Even wary patient advocates, such as Gordon Bonnyman, executive director of the Tennessee Justice Center, say managed care offers some pluses: Any money saved can be used to expand long-term care services outside of nursing homes.

In 2009, about 90 percent of Tennessee’s Medicaid long-term-care funding went to nursing homes, according to TennCare, the state’s Medicaid agency. As a result, there were long waiting lists for enrollees who wanted home- and community-based services. But after Tennessee awarded long-term care contracts to three Medicaid health plans, those waiting lists shrank sharply.

The move to managed care has some complications. For example, most of the long-term-care enrollees also are on Medicare, the federal health program for the elderly and disabled. Since Medicare provides primary coverage for doctor, hospital and pharmaceutical services, that limits the Medicaid plan’s ability to coordinate care; it might not know, for example, when a member is admitted to a hospital.
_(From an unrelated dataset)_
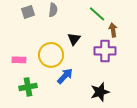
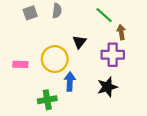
blue arrow: (65, 76) -> (70, 82), turned -42
green cross: (28, 87) -> (47, 100), moved
black star: (100, 92) -> (107, 87), moved

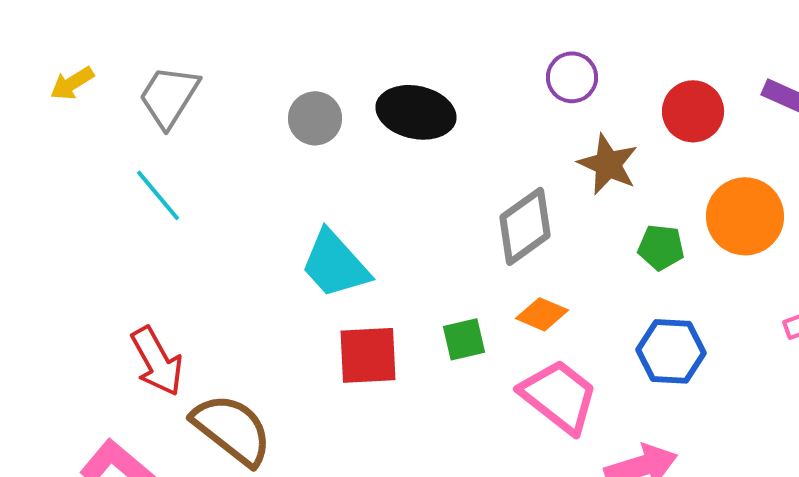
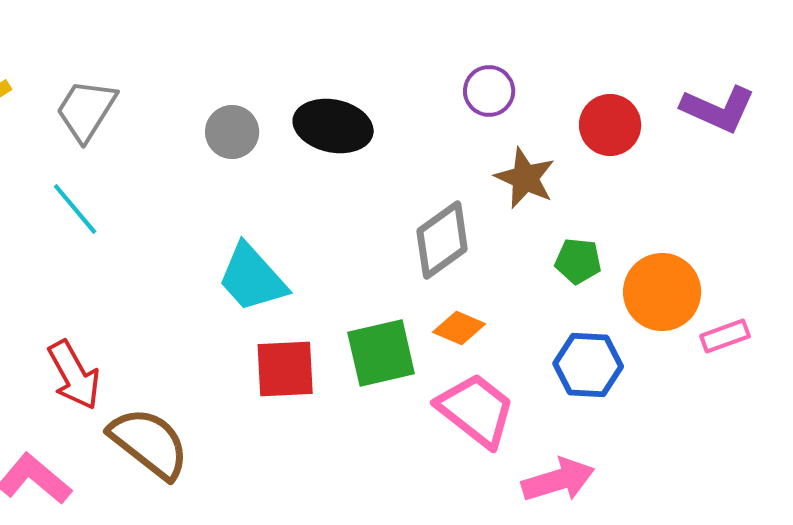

Diane Allison, Hawthorne’s mother, says she is thankful for the way her daughter’s health plan has handled her care. The care coordinator, Karen Mudry, spent months planning Hawthorne’s move home. A former home health nurse, she lined up aides to provide home care and arranged for the special van to take Holly home. In addition, she has arranged for home care aides to occasionally work additional hours so Holly’s mother can get some rest.

Now, says Allison, Holly “seems very content and happy and I know she is getting more rest.”